Its creators and stars agree that the movie is something of a cinematic Reese’s Peanut Butter Cup. Armie Hammer, 32, who plays Marty, calls attention to the film’s split personalit­y, citing, on the one hand, its focus on the Ginsburgs’ “amazing partnershi­p” and, on the other, its stuffier theme of public policy: “How a government taxes its citizens,” Hammer says, with the cadence of the lawyer he plays, “is a direct representa­tion of how that government views its people.”

Felicity Jones, 35, who plays Ginsburg, says On the Basis of Sex hews closely to the formulaic structure of a sports movie. She says her character’s climactic speech before the appeals court judges — at five minutes and 32 seconds, one of the longest speeches ever delivered by a woman in American film — is equivalent to the “last-quarter, game-winning touchdown.” She later compares the character of RBG to the crusading martyr Joan of Arc — while also describing her as a chrysalis of sorts: “It answers the question: ‘How does someone grow into the Ruth Bader Ginsburg that we all know — or think we know — at 85?’”

Director Mimi Leder, 66, agrees with that last assessment, noting that the film, which covers a span of 20 years, is bookended by images of two very different Ginsburgs: one, a first-year student at Harvard Law School — a naive young woman in a “swaying, cornflower-blue dress,” one of only nine female students in 1956 — and the second, a more confident fighter, clad in a deep ultramarin­e power suit. The color of the dress, as Leder explains, is a symbol of the “ocean” Ginsburg had to cross to get to where she is today. On the Basis of Sex, Leder says, is, not a story of being, but of “becoming.”

“I’ll tell you what On the Basis of Sex is about,” Stiepleman says. “Ruth obviously changed the country, but she did it by convincing people to agree with her, instead of destroying the people who disagreed with her.”

Wait a minute — so now this a Trump movie?

“No, no, no,” say Leder and Stiepleman, almost in unison. Ginsburg is a hero to progressiv­es, many of whom are anxious over her recent health scares. But when the film was shown to a focus group in Orange County — an area south of Los Angeles that is neither red nor blue, but deep purple — conservati­ves were as likely to rate Basis favorably as liberals, the creators explain. More than anything, Stiepleman says, On the Basis of Sex is “a joyous, grab-your-kids-and-abucket-of-popcorn Christmas movie.”

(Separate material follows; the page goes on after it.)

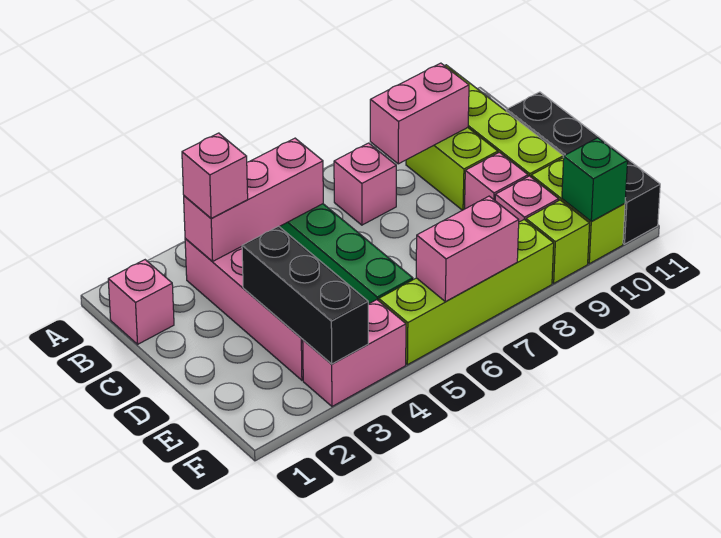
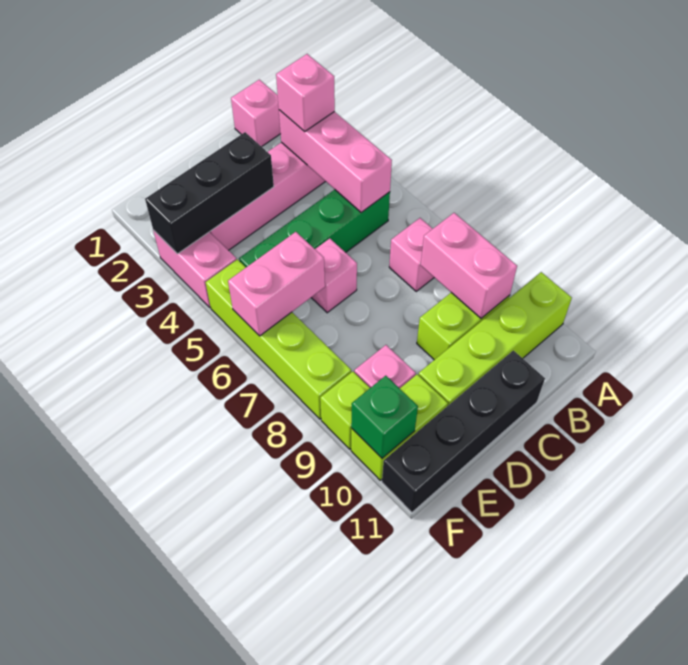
pink brick D9 level 1 -> pink brick D6 level 1
pink brick F6:F7 level 2 -> pink brick E6:F6 level 2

The film’s climax — a rebuttal to the arguments of the Internal Revenue Service’s lawyers — is a stirring tour de force by Jones, who has Ginsburg’s vocal mannerisms down pat: a neutral, almost trans-Atlantic accent when calm, but with a touch of Ginsburg’s native Brooklyn creeping in, along with the character’s rising passions.

But as inspiratio­nal as that speech may be in the film, it never actually took place. “I had an amazing rebuttal,” Ginsburg confessed to the audience at the National Archives premiere. “But there was no rebuttal.”

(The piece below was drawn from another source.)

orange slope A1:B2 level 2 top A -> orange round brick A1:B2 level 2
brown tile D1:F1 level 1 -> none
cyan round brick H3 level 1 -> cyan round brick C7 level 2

“I made it all up,” admits Stiepleman, who adds that Ginsburg’s oral argument may have been “the easiest thing to write in the whole film. I think it was one draft.”

It was easy, he says, because he had access to his aunt’s lecture notes from Rutgers Law School, where she taught while working on the case. Litigation, like teaching — and filmmaking — is just another form of storytelli­ng.

And that’s in part why an argument is not an attack, Stiepleman says. “To argue with someone is to show respect for their ideas,” he says. “If their ideas are good enough, they’re worth arguing about.” That’s a lesson he learned firsthand, by watching his aunt Ruth argue — respectful­ly — with her daughter Jane, a rivalry he weaves into the film.

Stiepleman says he was a “hippie-dippy” teacher and that he used to invite students to grade him. His favorite response came from a pupil who once gave his teacher a D. It was attached to this note: “Sorry Mr. Stiepleman. This is my favorite class, but let’s face it, it’s not like you really teach us anything; all we do is think about a bunch of stuff that we never thought about before.” That comment, Stiepleman says, was “the best compliment I’ve ever gotten in my life.”